■ PROBLEM:
Convert the lines below into a JSON list of strings, one string per line, beginning at the line that contains "How many values are between 2 and 3?" and continuing through the last line. Omit blank lines and leave the pictures out.

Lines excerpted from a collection
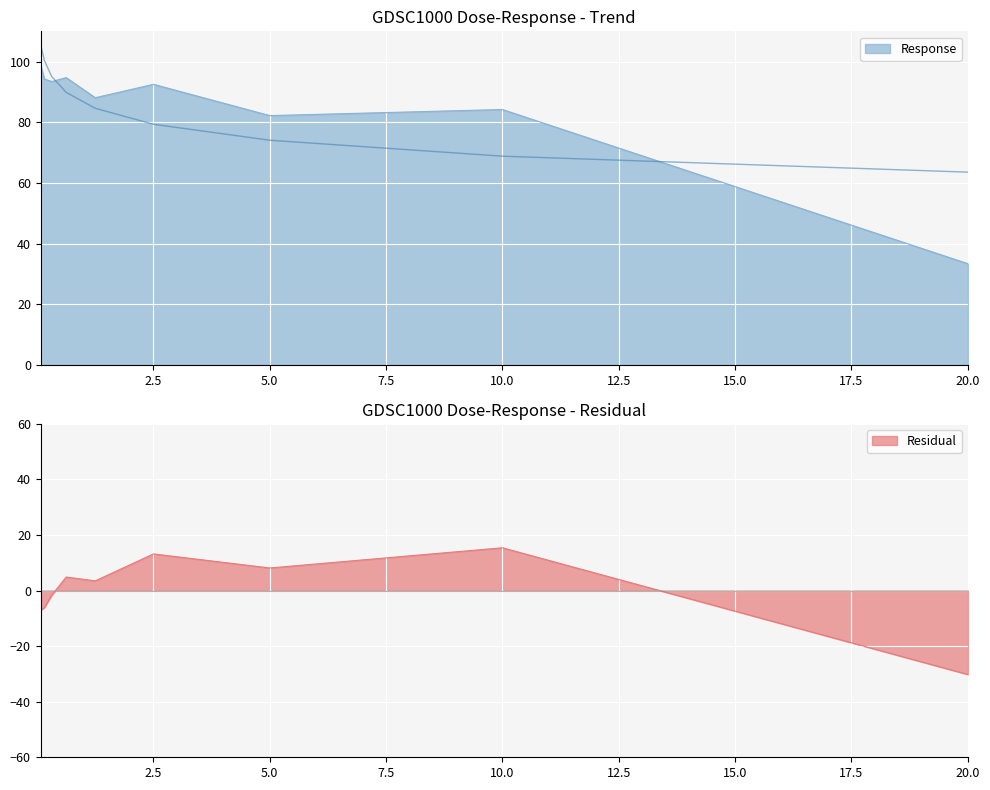

What is the label of the 6th point from the right?

0.625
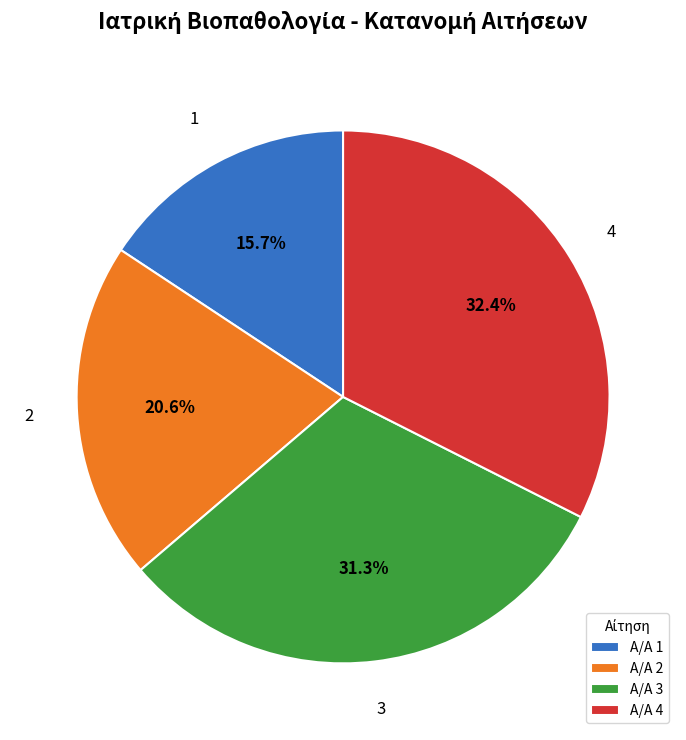

To the nearest percent, what is the difference between the largest and smallest slice percentages?

17%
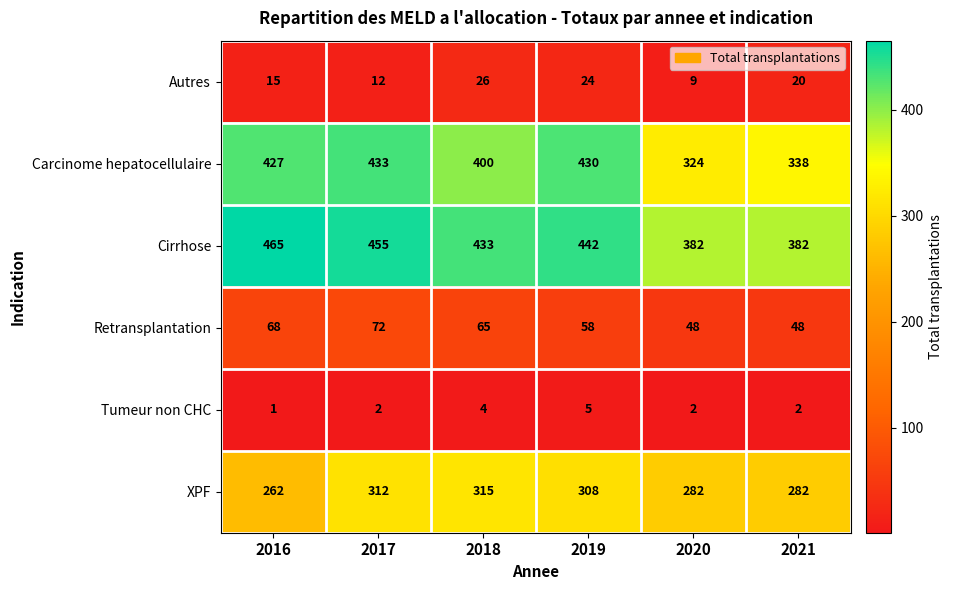

At which category is the sum across all series the highest?

2017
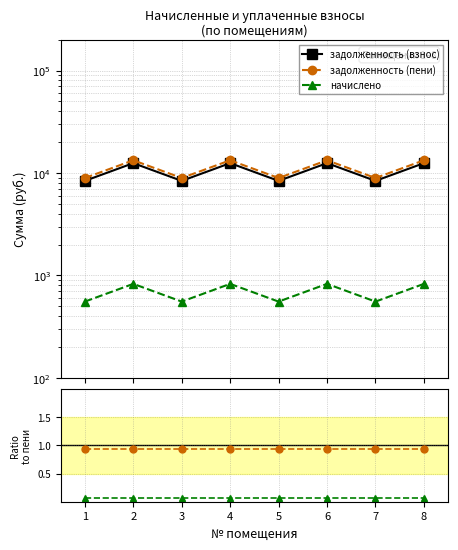

In начислено, how many points are higher than both neighbors (excluding endpoints)?

3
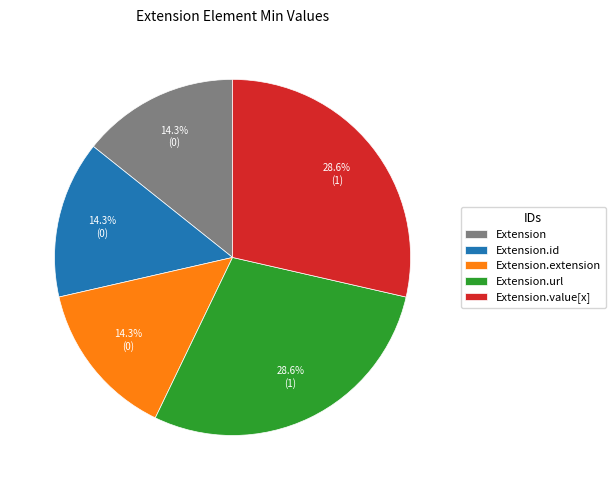

Does any single category account for the majority?

No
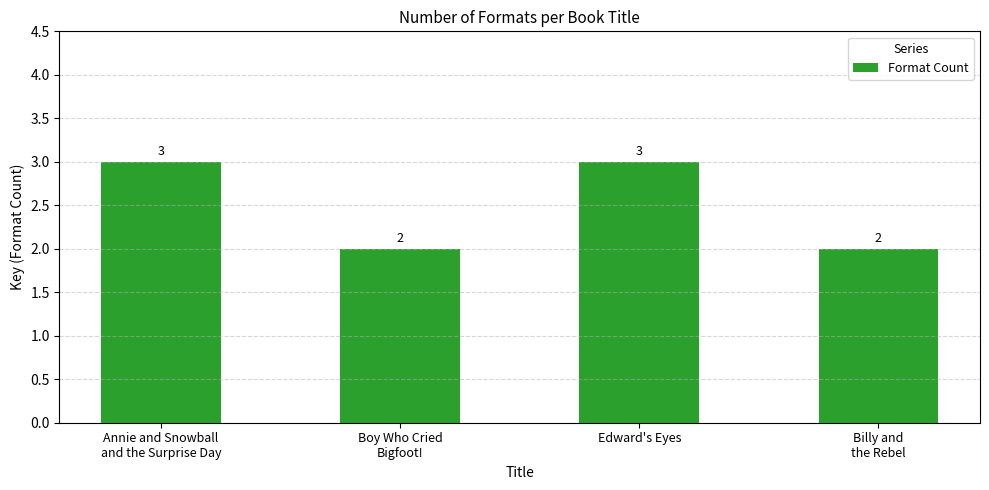

How many values are between 2 and 3?

4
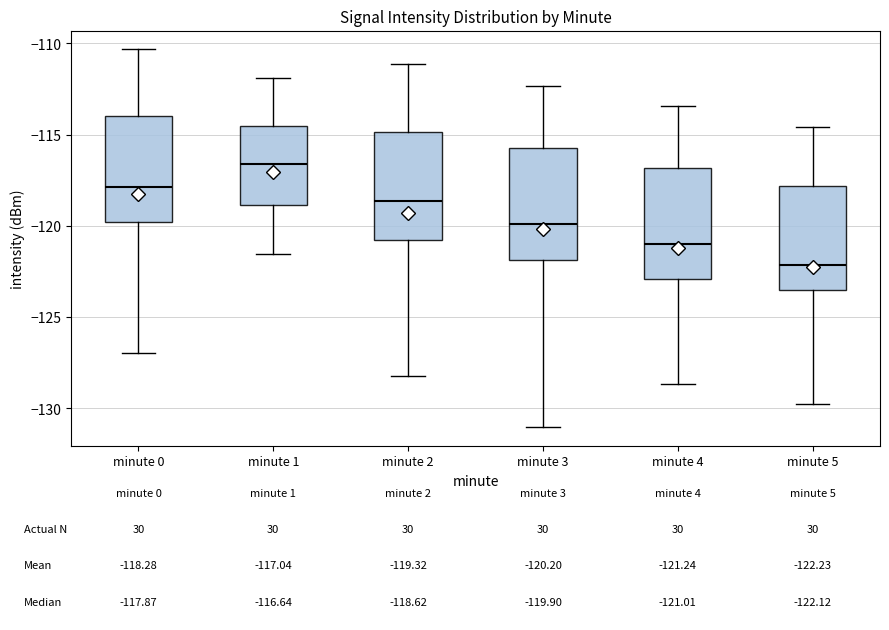

Which box has the lowest median line?

minute 5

■ RESPONSE:
[
  "How many values are between 2 and 3?",
  "4",
  "Which box has the lowest median line?",
  "minute 5"
]